■ ACTIVITY ■
Copy out the entries exactly, and wherever a picture appears, leave it out.

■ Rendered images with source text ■
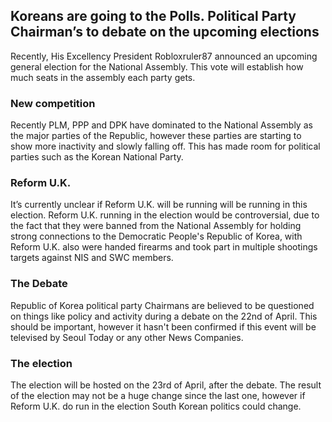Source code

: ## Koreans are going to the Polls. Political Party Chairman’s to debate on the upcoming elections 

Recently, His Excellency President Robloxruler87 announced an upcoming general election for the National Assembly. This vote will establish how much seats in the assembly each party gets.

### New competition

Recently PLM, PPP and DPK have dominated to the National Assembly as the major parties of the Republic, however these parties are starting to show more inactivity and slowly falling off. This has made room for political parties such as the Korean National Party. 

### Reform U.K.

It’s currently unclear if Reform U.K. will be running will be running in this election. Reform U.K. running in the election would be controversial, due to the fact that they were banned from the National Assembly for holding strong connections to the Democratic People's Republic of Korea, with Reform U.K. also were handed firearms and took part in multiple shootings targets against NIS and SWC members.

### The Debate

Republic of Korea political party Chairmans are believed to be questioned on things like policy and activity during a debate on the 22nd of April. This should be important, however it hasn't been confirmed if this event will be televised by Seoul Today or any other News Companies.

### The election

The election will be hosted on the 23rd of April, after the debate. The result of the election may not be a huge change since the last one, however if Reform U.K. do run in the election South Korean politics could change.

■ TASK OUTPUT ■
Source code

: ## Koreans are going to the Polls. Political Party Chairman’s to debate on the upcoming elections 

Recently, His Excellency President Robloxruler87 announced an upcoming general election for the National Assembly. This vote will establish how much seats in the assembly each party gets.

### New competition

Recently PLM, PPP and DPK have dominated to the National Assembly as the major parties of the Republic, however these parties are starting to show more inactivity and slowly falling off. This has made room for political parties such as the Korean National Party. 

### Reform U.K.

It’s currently unclear if Reform U.K. will be running will be running in this election. Reform U.K. running in the election would be controversial, due to the fact that they were banned from the National Assembly for holding strong connections to the Democratic People's Republic of Korea, with Reform U.K. also were handed firearms and took part in multiple shootings targets against NIS and SWC members.

### The Debate

Republic of Korea political party Chairmans are believed to be questioned on things like policy and activity during a debate on the 22nd of April. This should be important, however it hasn't been confirmed if this event will be televised by Seoul Today or any other News Companies.

### The election

The election will be hosted on the 23rd of April, after the debate. The result of the election may not be a huge change since the last one, however if Reform U.K. do run in the election South Korean politics could change.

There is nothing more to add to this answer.